The authors acknowledge that their current work primarily examines the measurement-induced parity-time transition as a specific example of non-unitary quantum dynamics, leaving open the question of whether these findings universally apply to all such systems or other transitions. Demonstrating broad applicability requires further investigation into diverse systems beyond this specific example, a crucial step towards developing future technologies like more accurate sensors and quantum computers. These investigations will determine if the observed phenomena, the emergence of chaotic RG flows, the connection to PT symmetry breaking, and the link to the Yang-Lee edge singularity, are general characteristics of non-unitary quantum systems or specific to the chosen model. Such a comprehensive understanding will be vital for harnessing the power of quantum mechanics in practical applications and advancing the field of quantum technology, potentially leading to the development of novel quantum devices and algorithms. Further research could also explore the impact of different measurement schemes and dissipation mechanisms on the RG flows, providing a more complete picture of the interplay between coherence and decoherence in open quantum systems.

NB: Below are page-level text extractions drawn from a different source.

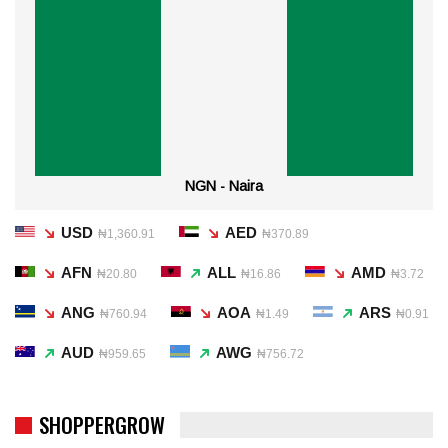
NGN - Naira
USD
AED
₦1,360.91
₦370.89
AFN
ALL
AMD
₦20.80
₦16.86
₦3.72
ANG
AOA
ARS
₦760.94
₦1.49
₦0.91
AUD
AWG
₦959.65
₦756.72
SHOPPERGROW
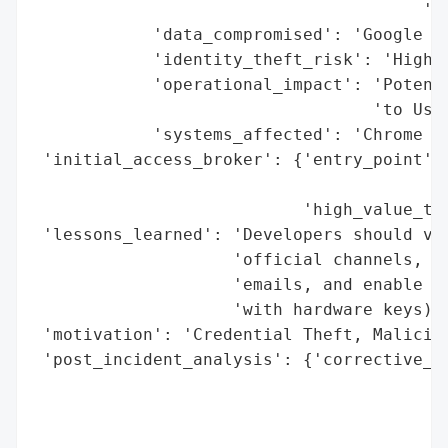
                                       'Ch
            'data_compromised': 'Google Ac
            'identity_theft_risk': 'High (
            'operational_impact': 'Potenti
                                  'to User
            'systems_affected': 'Chrome Ex
 'initial_access_broker': {'entry_point': 
                                          
                           'high_value_tar
 'lessons_learned': 'Developers should ver
                    'official channels, av
                    'emails, and enable tw
                    'with hardware keys).'
 'motivation': 'Credential Theft, Maliciou
 'post_incident_analysis': {'corrective_ac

The research demonstrated an extension of the renormalization group to encompass nonunitary quantum dynamics, which describes systems lacking conserved energy. This adaptation clarifies how coherent quantum behaviour and decoherence interact, allowing scientists to study previously inaccessible dynamics. Results revealed chaotic behaviour in the renormalization group flow when coherent dynamics prevailed, linking this to the Yang-Lee edge singularity. The authors suggest further investigation is needed to determine if these findings apply broadly to all non-unitary quantum systems, using diverse examples beyond the measurement-induced parity-time transition examined in this work.